** Opening THE DATA block **
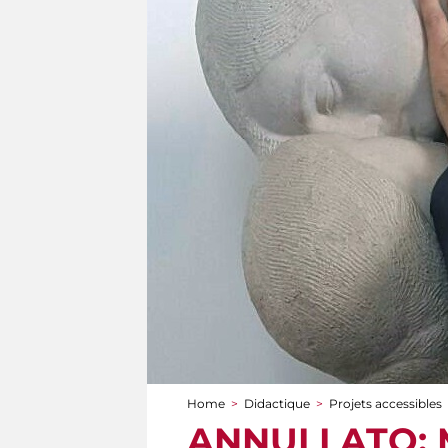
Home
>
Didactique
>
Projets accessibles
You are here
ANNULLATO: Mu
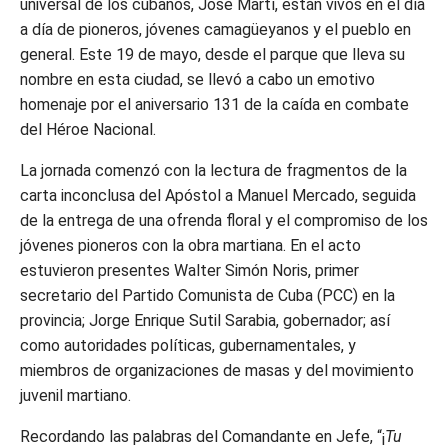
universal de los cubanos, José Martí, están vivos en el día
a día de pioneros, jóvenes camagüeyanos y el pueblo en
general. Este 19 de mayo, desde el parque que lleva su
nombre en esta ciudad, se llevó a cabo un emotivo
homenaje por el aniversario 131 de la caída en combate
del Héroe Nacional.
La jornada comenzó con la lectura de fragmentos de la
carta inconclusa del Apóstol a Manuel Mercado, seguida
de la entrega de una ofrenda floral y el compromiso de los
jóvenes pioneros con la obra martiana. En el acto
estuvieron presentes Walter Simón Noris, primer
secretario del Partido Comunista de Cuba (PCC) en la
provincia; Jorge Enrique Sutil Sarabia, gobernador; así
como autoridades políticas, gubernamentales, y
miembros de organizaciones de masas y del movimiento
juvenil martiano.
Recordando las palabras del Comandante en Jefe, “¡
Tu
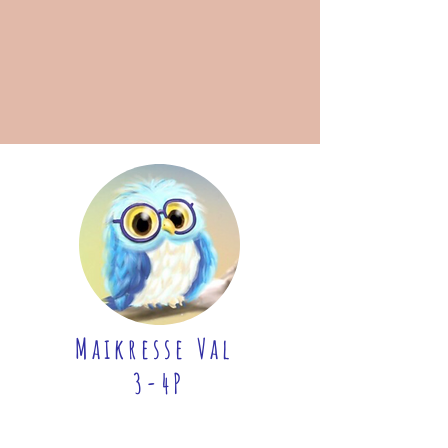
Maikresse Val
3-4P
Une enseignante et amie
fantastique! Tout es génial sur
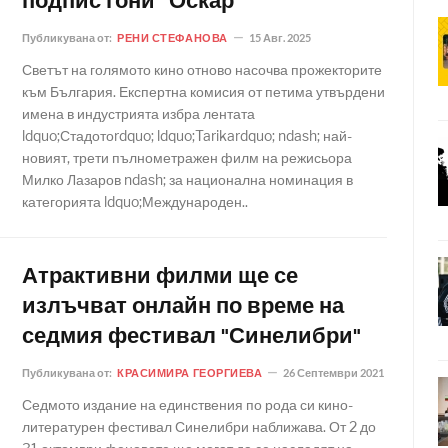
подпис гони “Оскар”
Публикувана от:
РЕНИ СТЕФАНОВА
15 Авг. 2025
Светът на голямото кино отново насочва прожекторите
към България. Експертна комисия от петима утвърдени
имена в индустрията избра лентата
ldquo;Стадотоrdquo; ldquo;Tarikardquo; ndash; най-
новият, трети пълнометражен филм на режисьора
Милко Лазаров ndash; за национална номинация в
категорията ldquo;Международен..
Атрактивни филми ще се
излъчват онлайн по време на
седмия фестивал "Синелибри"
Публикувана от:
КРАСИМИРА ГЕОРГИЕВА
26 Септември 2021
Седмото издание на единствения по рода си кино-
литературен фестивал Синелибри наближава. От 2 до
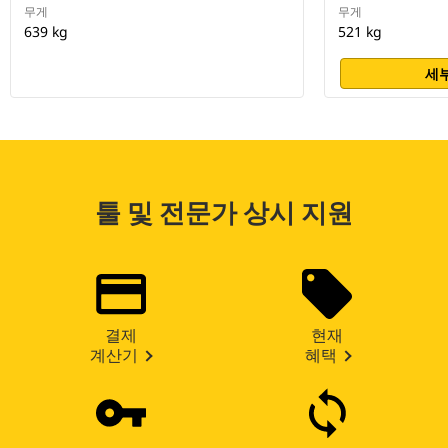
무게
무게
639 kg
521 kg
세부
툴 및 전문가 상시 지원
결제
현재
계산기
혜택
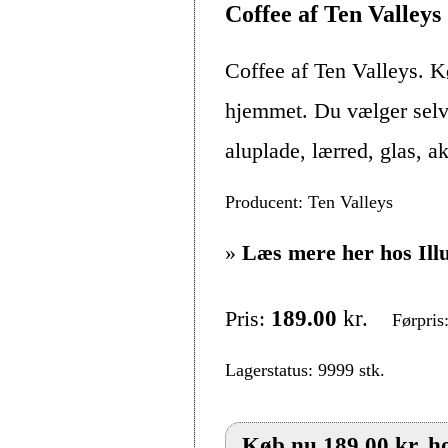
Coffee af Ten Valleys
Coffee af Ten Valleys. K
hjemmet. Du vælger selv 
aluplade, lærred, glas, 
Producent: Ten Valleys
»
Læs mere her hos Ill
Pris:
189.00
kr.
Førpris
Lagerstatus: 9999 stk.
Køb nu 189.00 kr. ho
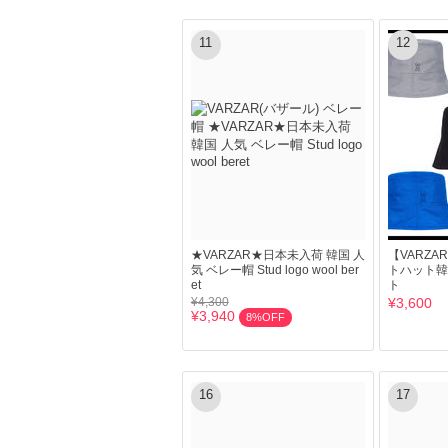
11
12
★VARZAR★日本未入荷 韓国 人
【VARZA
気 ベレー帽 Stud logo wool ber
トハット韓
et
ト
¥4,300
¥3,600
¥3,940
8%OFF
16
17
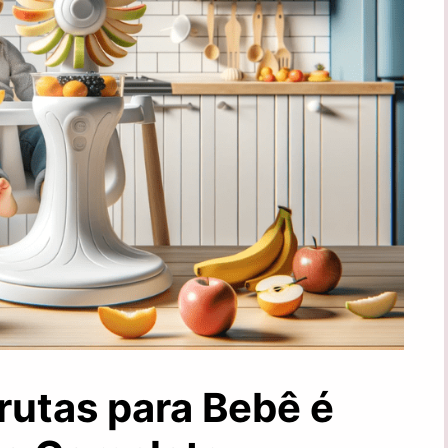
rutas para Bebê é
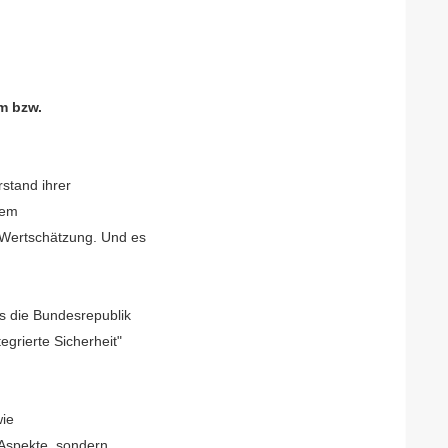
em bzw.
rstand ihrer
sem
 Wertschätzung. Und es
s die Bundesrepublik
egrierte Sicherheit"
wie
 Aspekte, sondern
** Closing THE DATA block **
**EXERCISE DETAILS:**
How many lines in the records hold the string "ndash"? Answer with only that number.

**RESULT:**
2